When I was growing up, Patrick and Myron Fettle had been my only real friends, particularly during the summer months when other friends were far off and September was farther still. The Fettles’ house sat within a mile of a reservoir, which was banked by levees made of pebbly gray dirt. Myron loved to hunt bullfrogs there, the BBs from his Daisy rifle raining down on the green water, skittering then sinking fast. Patrick didn’t like to shoot; instead, he and I poked holes in the mud with pointy sticks and collected polliwogs in metal coffee cans stripped of their labeling.

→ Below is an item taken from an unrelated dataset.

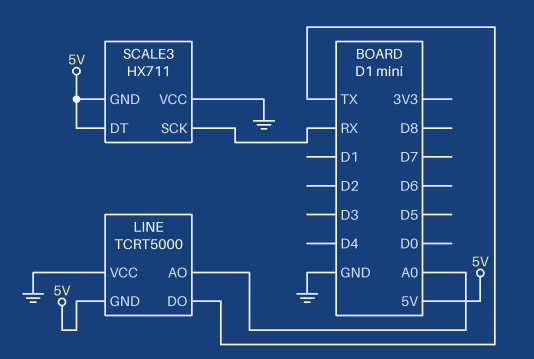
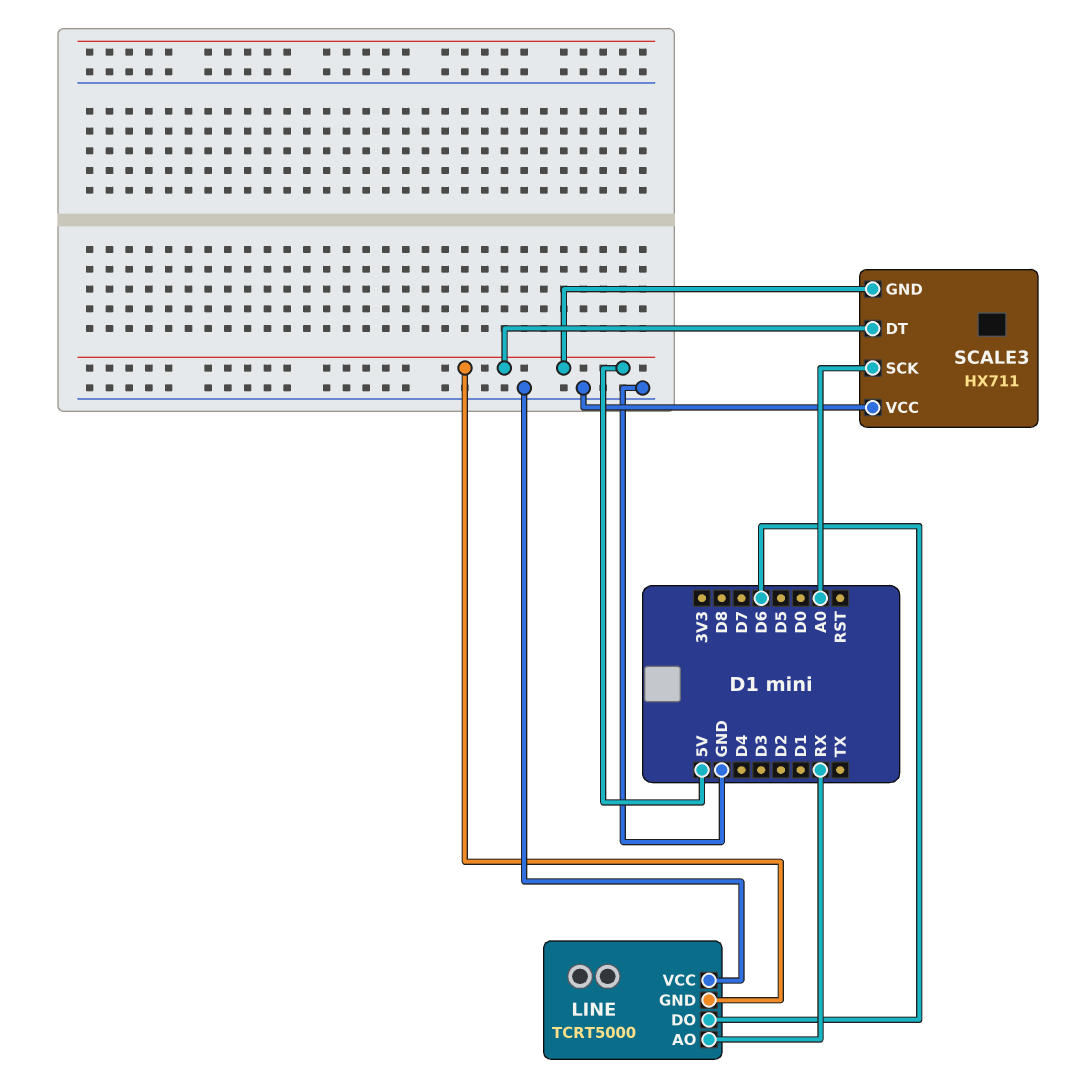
LINE pin AO: A0 -> RX
LINE pin DO: TX -> D6
SCALE3 pin SCK: RX -> A0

We collected lots of things in those coffee cans: algae-slicked ferns and pussy willows, white quartz stones with rough edges, and bait worms and kissing bugs.
Kissing bug
was Berna’s term for a box elder bug, even though they didn’t kiss anything. They bit and bit hard whatever they landed on, the
grayish skin around a knee, the lightly furred lobe of an ear. The bugs were red-edged, eyeless, with legs like filaments and antennae like black thread. They were everywhere in the summer months, which was why, I suppose, we collected them. It was either that or collect their stings, from which would rise itchy pink anthills of skin.

Then, when I turned eleven (Patrick was my age, in my grade at Truxton Middle School, and Myron was two years older), something irrevocable happened. I began to grow breasts. Suddenly, I no longer resembled a girl. I was one. Myron shunned me overnight and altogether, forgetting me as one does a mangled toy. Patrick, always more sensitive, was slower to give in to the obvious: boys and girls were retreating from each other everywhere, on playgrounds and ball fields, in neighborhoods in towns all over the map and even out in the sticks, where no one was looking. Patrick and I could have stayed friends in secret, I suppose, but we didn’t.

One summer afternoon, I put on a T-shirt that was two sizes too big and went looking for Patrick. It was a hot, dry day. By the time I finally found him in the vineyard that bordered the main road, there was a yellow film on my legs and arms, and collars of dust around each of my sockless ankles. Patrick was down on his knees in one of the furrows, digging in the loamy dirt with his hands. He didn’t look up as I approached, but I braved ahead anyway, shaking my T-shirt out and blousing it around my waist.

When I came nearer, I saw there was a dead partridge on the ground next to his left knee. It was an adult male, about the size of a small peahen, with a bluish ruff.

“He’s beautiful,” I said. “Where’d you find him?”

Patrick grunted something I couldn’t decipher and went on digging methodically, the mound of dirt to one side growing slowly. The soil on top was darker and damper, and looked cool to the touch.

I sat down near the dirt pile and watched him dig. It was nearing dinnertime, maybe five o’clock, and the light was changing. The grape leaves around us glowed, backlit, and I saw, under a heavy swag of vine, a spider’s egg, netted and white and so fragile-looking it seemed to be crocheted out of air.